The answer should hold only the lines from the one containing "необходимости, возьмет мазок" through the one containing "objąć blisko 200" in the entries below, copied exactly, without pictures.

LISTED RECORDS: Begin

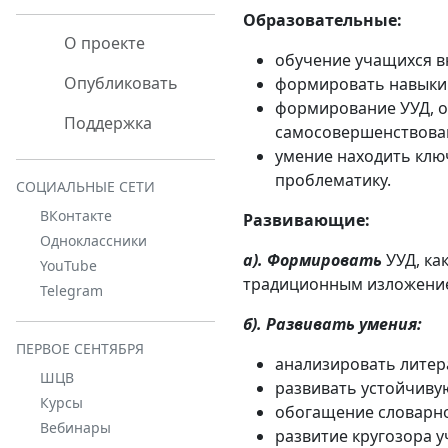
Образовательные:
О проекте
обучение учащихся в
Опубликовать
формировать навыки 
формирование УУД, о
Поддержка
самосовершенствова
умение находить клю
проблематику.
СОЦИАЛЬНЫЕ СЕТИ
ВКонтакте
Развивающие:
Одноклассники
а). Формировать
УУД, ка
YouTube
традиционным изложение
Telegram
б). Развивать умения:
ПЕРВОЕ СЕНТЯБРЯ
анализировать литер
ШЦВ
развивать устойчиву
Курсы
обогащение словарно
Вебинары
развитие кругозора 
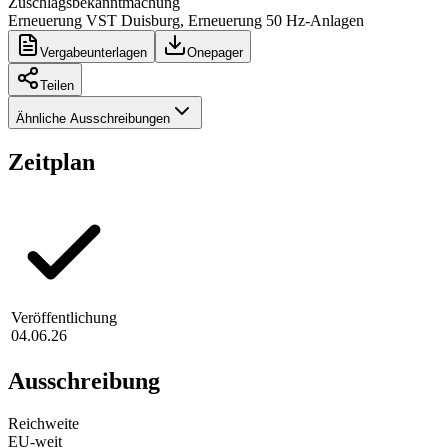
Zuschlagsbekanntmachung
Erneuerung VST Duisburg, Erneuerung 50 Hz-Anlagen
Vergabeunterlagen
Onepager
Teilen
Ähnliche Ausschreibungen
Zeitplan
Veröffentlichung
04.06.26
Ausschreibung
Reichweite
EU-weit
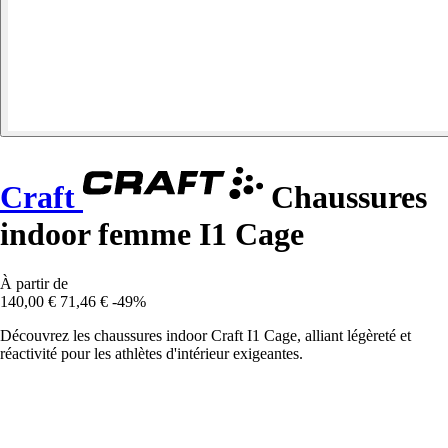
Craft
Chaussures
indoor femme I1 Cage
À partir de
140,00 €
71,46 €
-49%
Découvrez les chaussures indoor Craft I1 Cage, alliant légèreté et
réactivité pour les athlètes d'intérieur exigeantes.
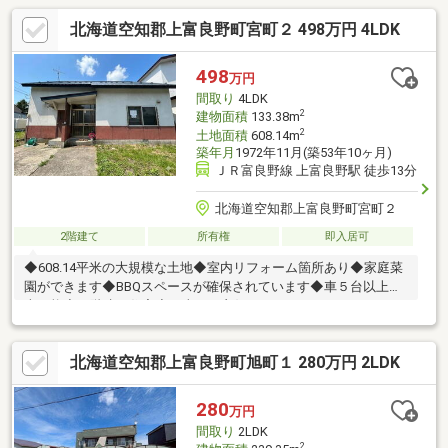
北海道空知郡上富良野町宮町２ 498万円 4LDK
498
万円
間取り
4LDK
2
建物面積
133.38m
2
土地面積
608.14m
築年月
1972年11月(築53年10ヶ月)
ＪＲ富良野線 上富良野駅 徒歩13分
北海道空知郡上富良野町宮町２
2階建て
所有権
即入居可
◆608.14平米の大規模な土地◆室内リフォーム箇所あり◆家庭菜
園ができます◆BBQスペースが確保されています◆車５台以上駐
車可能◆二階建て住宅◆日当たり良好
北海道空知郡上富良野町旭町１ 280万円 2LDK
280
万円
間取り
2LDK
2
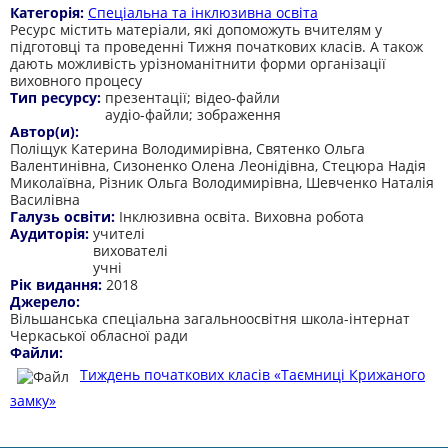
Категорія:
Спеціальна та інклюзивна освіта
Ресурс містить матеріали, які допоможуть вчителям у
підготовці та проведенні Тижня початкових класів. А також
дають можливість урізноманітнити форми організації
виховного процесу
Тип ресурсу:
презентації; відео-файли
аудіо-файли; зображення
Автор(и):
Поліщук Катерина Володимирівна, Святенко Ольга
Валентинівна, Сизоненко Олена Леонідівна, Стецюра Надія
Миколаївна, Різник Ольга Володимирівна, Шевченко Наталія
Василівна
Галузь освіти:
Інклюзивна освіта. Виховна робота
Аудиторія:
учителі
вихователі
учні
Рік видання:
2018
Джерело:
Вільшанська спеціальна загальноосвітня школа-інтернат
Черкаської обласної ради
Файли:
Тиждень початкових класів «Таємниці Крижаного
замку»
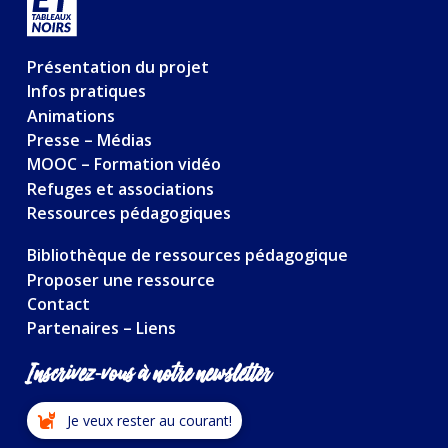
Présentation du projet
Infos pratiques
Animations
Presse – Médias
MOOC – Formation vidéo
Refuges et associations
Ressources pédagogiques
Bibliothèque de ressources pédagogique
Proposer une ressource
Contact
Partenaires – Liens
Inscrivez-vous à notre newsletter
Je veux rester au courant!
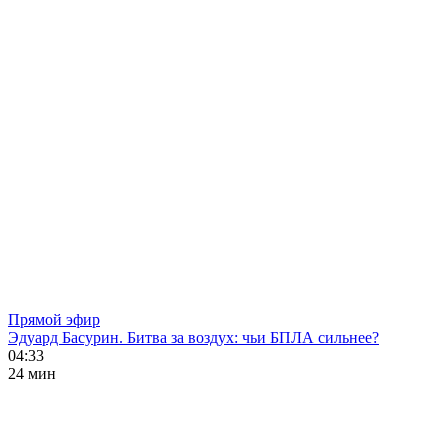
Прямой эфир
Эдуард Басурин. Битва за воздух: чьи БПЛА сильнее?
04:33
24 мин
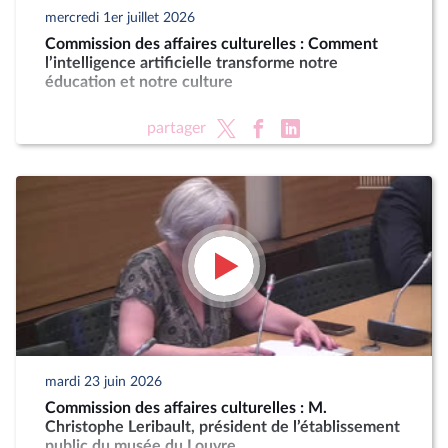
mercredi 1er juillet 2026
Commission des affaires culturelles : Comment
l’intelligence artificielle transforme notre
éducation et notre culture
partager
mardi 23 juin 2026
Commission des affaires culturelles : M.
Christophe Leribault, président de l’établissement
public du musée du Louvre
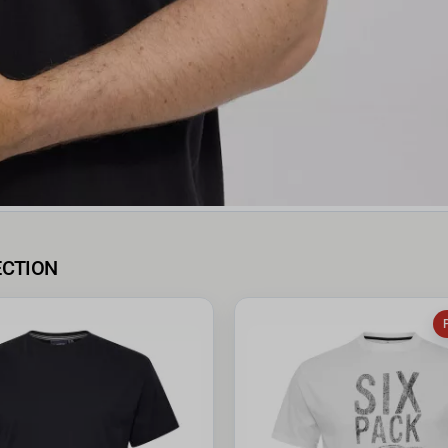
ECTION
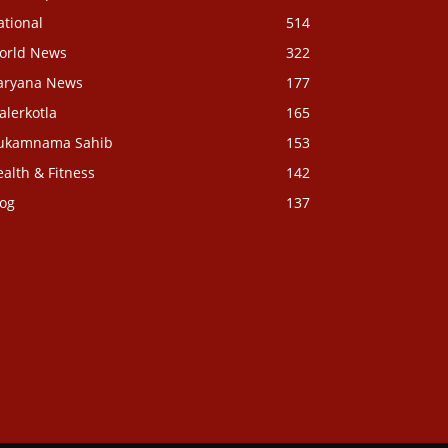
ational
514
orld News
322
aryana News
177
alerkotla
165
ukamnama Sahib
153
alth & Fitness
142
log
137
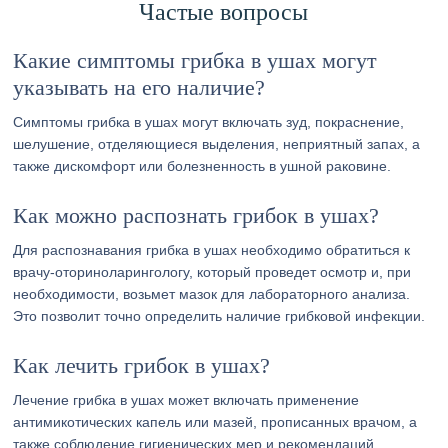
Частые вопросы
Какие симптомы грибка в ушах могут
указывать на его наличие?
Симптомы грибка в ушах могут включать зуд, покраснение,
шелушение, отделяющиеся выделения, неприятный запах, а
также дискомфорт или болезненность в ушной раковине.
Как можно распознать грибок в ушах?
Для распознавания грибка в ушах необходимо обратиться к
врачу-оториноларингологу, который проведет осмотр и, при
необходимости, возьмет мазок для лабораторного анализа.
Это позволит точно определить наличие грибковой инфекции.
Как лечить грибок в ушах?
Лечение грибка в ушах может включать применение
антимикотических капель или мазей, прописанных врачом, а
также соблюдение гигиенических мер и рекомендаций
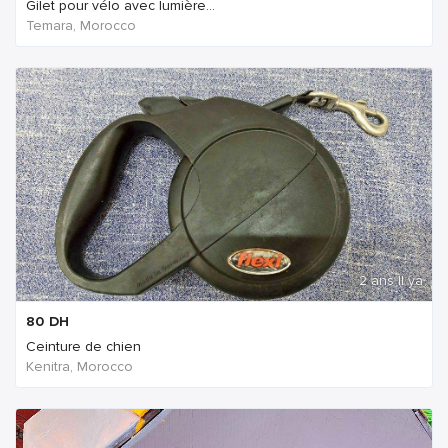
Gilet pour vélo avec lumière...
Temara, Morocco
2 ans Il ya
80
DH
Ceinture de chien
Kenitra, Morocco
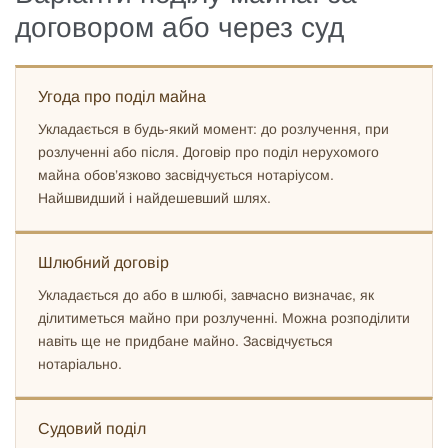
договором або через суд
Угода про поділ майна
Укладається в будь-який момент: до розлучення, при
розлученні або після. Договір про поділ нерухомого
майна обов’язково засвідчується нотаріусом.
Найшвидший і найдешевший шлях.
Шлюбний договір
Укладається до або в шлюбі, завчасно визначає, як
ділитиметься майно при розлученні. Можна розподілити
навіть ще не придбане майно. Засвідчується
нотаріально.
Судовий поділ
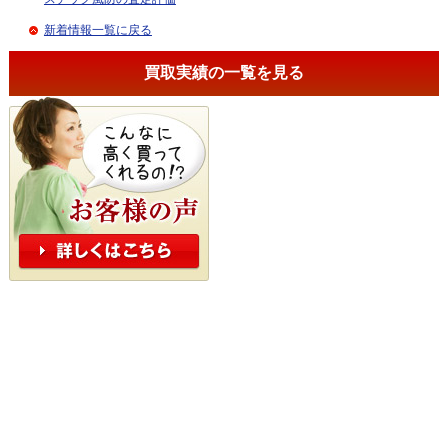
新着情報一覧に戻る
買取実績の一覧を見る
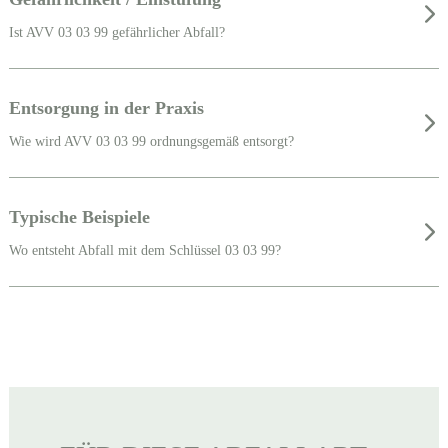
Ist AVV 03 03 99 gefährlicher Abfall?
Entsorgung in der Praxis
Wie wird AVV 03 03 99 ordnungsgemäß entsorgt?
Typische Beispiele
Wo entsteht Abfall mit dem Schlüssel 03 03 99?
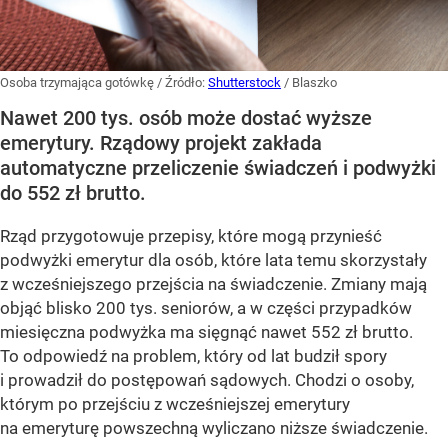
Osoba trzymająca gotówkę
/ Źródło:
Shutterstock
/
Blaszko
Nawet 200 tys. osób może dostać wyższe
emerytury. Rządowy projekt zakłada
automatyczne przeliczenie świadczeń i podwyżki
do 552 zł brutto.
Rząd przygotowuje przepisy, które mogą przynieść
podwyżki emerytur dla osób, które lata temu skorzystały
z wcześniejszego przejścia na świadczenie. Zmiany mają
objąć blisko 200 tys. seniorów, a w części przypadków
miesięczna podwyżka ma sięgnąć nawet 552 zł brutto.
To odpowiedź na problem, który od lat budził spory
i prowadził do postępowań sądowych. Chodzi o osoby,
którym po przejściu z wcześniejszej emerytury
na emeryturę powszechną wyliczano niższe świadczenie.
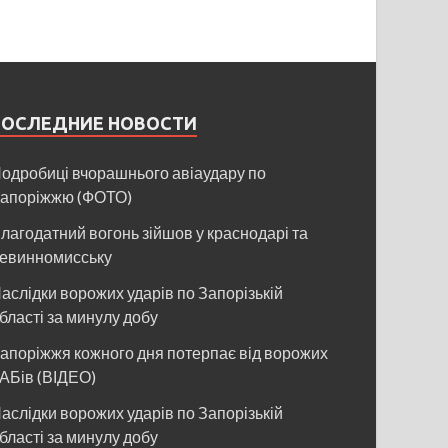
ПОСЛЕДНИЕ НОВОСТИ
одробиці вчорашнього авіаудару по
апоріжжю (ФОТО)
лагодатний вогонь зійшов у краснодарі та
евинномисську
аслідки ворожих ударів по Запорізькій
бласті за минулу добу
апоріжжя кожного дня потерпає від ворожих
АБів (ВІДЕО)
аслідки ворожих ударів по Запорізькій
бласті за минулу добу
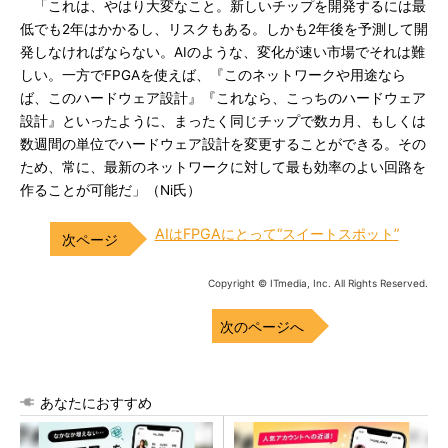
「これは、やはり大変なこと。新しいチップを開発するには最
低でも2年はかかるし、リスクもある。しかも2年後を予測して開
発しなければならない。AIのような、変化が速い市場でそれは難
しい。一方でFPGAを使えば、『このネットワークや用途なら
ば、このハードウェア設計』『これなら、こっちのハードウェア
設計』といったように、まったく同じチップで数カ月、もしくは
数週間の単位でハードウェア設計を変更することができる。その
ため、常に、最新のネットワークに対して最も効率のよい回路を
作ることが可能だ」（Ni氏）
AIはFPGAにとって“スイートスポット”
Copyright © ITmedia, Inc. All Rights Reserved.
次のページへ
あなたにおすすめ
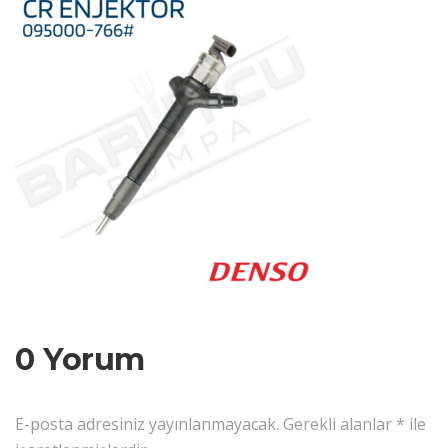
0 Yorum
E-posta adresiniz yayınlanmayacak.
Gerekli alanlar
*
ile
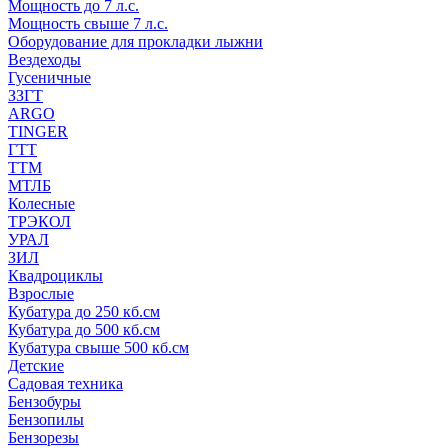
Мощность до 7 л.с.
Мощность свыше 7 л.с.
Оборудование для прокладки лыжни
Вездеходы
Гусеничные
ЗЗГТ
ARGO
TINGER
ГТТ
ТТМ
МТЛБ
Колесные
ТРЭКОЛ
УРАЛ
ЗИЛ
Квадроциклы
Взрослые
Кубатура до 250 кб.см
Кубатура до 500 кб.см
Кубатура свыше 500 кб.см
Детские
Садовая техника
Бензобуры
Бензопилы
Бензорезы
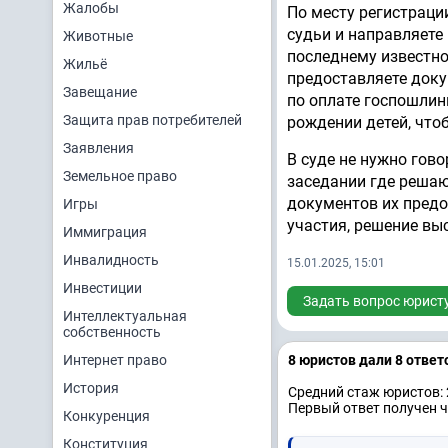
Жалобы
По месту регистраци
судьи и направляете
Животные
последнему известно
Жильё
предоставляете доку
Завещание
по оплате госпошлины
Защита прав потребителей
рождении детей, что
Заявления
В суде не нужно гово
Земельное право
заседании где реша
документов их предо
Игры
участия, решение вы
Иммиграция
Инвалидность
15.01.2025, 15:01
Инвестиции
Задать вопрос юрист
Интеллектуальная
собственность
Интернет право
8 юристов дали 8 ответ
История
Средний стаж юристов: 
Первый ответ получен ч
Конкуренция
Конституция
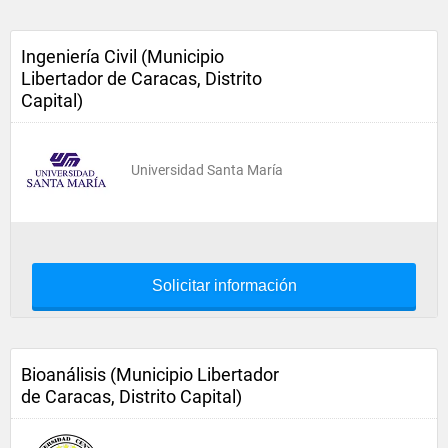
Ingeniería Civil (Municipio
Libertador de Caracas, Distrito
Capital)
Universidad Santa María
Solicitar información
Bioanálisis (Municipio Libertador
de Caracas, Distrito Capital)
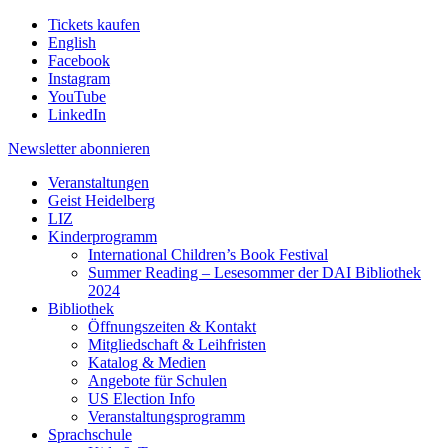
Tickets kaufen
English
Facebook
Instagram
YouTube
LinkedIn
Newsletter
abonnieren
Veranstaltungen
Geist Heidelberg
LIZ
Kinderprogramm
International Children’s Book Festival
Summer Reading – Lesesommer der DAI Bibliothek
2024
Bibliothek
Öffnungszeiten & Kontakt
Mitgliedschaft & Leihfristen
Katalog & Medien
Angebote für Schulen
US Election Info
Veranstaltungsprogramm
Sprachschule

LISTED RECORDS: End

EXERCISE RESPONSE:
необходимости, возьмет мазок для лабораторного анализа.
Это позволит точно определить наличие грибковой инфекции.
Как лечить грибок в ушах?
Лечение грибка в ушах может включать применение
антимикотических капель или мазей, прописанных врачом, а
также соблюдение гигиенических мер и рекомендаций
Gilet pour vélo avec lumière...
Temara, Morocco
2 ans Il ya
80
DH
Ceinture de chien
Kenitra, Morocco
договором або через суд
Угода про поділ майна
Укладається в будь-який момент: до розлучення, при
розлученні або після. Договір про поділ нерухомого
майна обов’язково засвідчується нотаріусом.
Найшвидший і найдешевший шлях.
Шлюбний договір
Укладається до або в шлюбі, завчасно визначає, як
ділитиметься майно при розлученні. Можна розподілити
навіть ще не придбане майно. Засвідчується
нотаріально.
Судовий поділ
新着情報一覧に戻る
買取実績の一覧を見る
Ist AVV 03 03 99 gefährlicher Abfall?
Entsorgung in der Praxis
Wie wird AVV 03 03 99 ordnungsgemäß entsorgt?
Typische Beispiele
Wo entsteht Abfall mit dem Schlüssel 03 03 99?
Osoba trzymająca gotówkę
/ Źródło:
Shutterstock
/
Blaszko
Nawet 200 tys. osób może dostać wyższe
emerytury. Rządowy projekt zakłada
automatyczne przeliczenie świadczeń i podwyżki
do 552 zł brutto.
Rząd przygotowuje przepisy, które mogą przynieść
podwyżki emerytur dla osób, które lata temu skorzystały
z wcześniejszego przejścia na świadczenie. Zmiany mają
objąć blisko 200 tys. seniorów, a w części przypadków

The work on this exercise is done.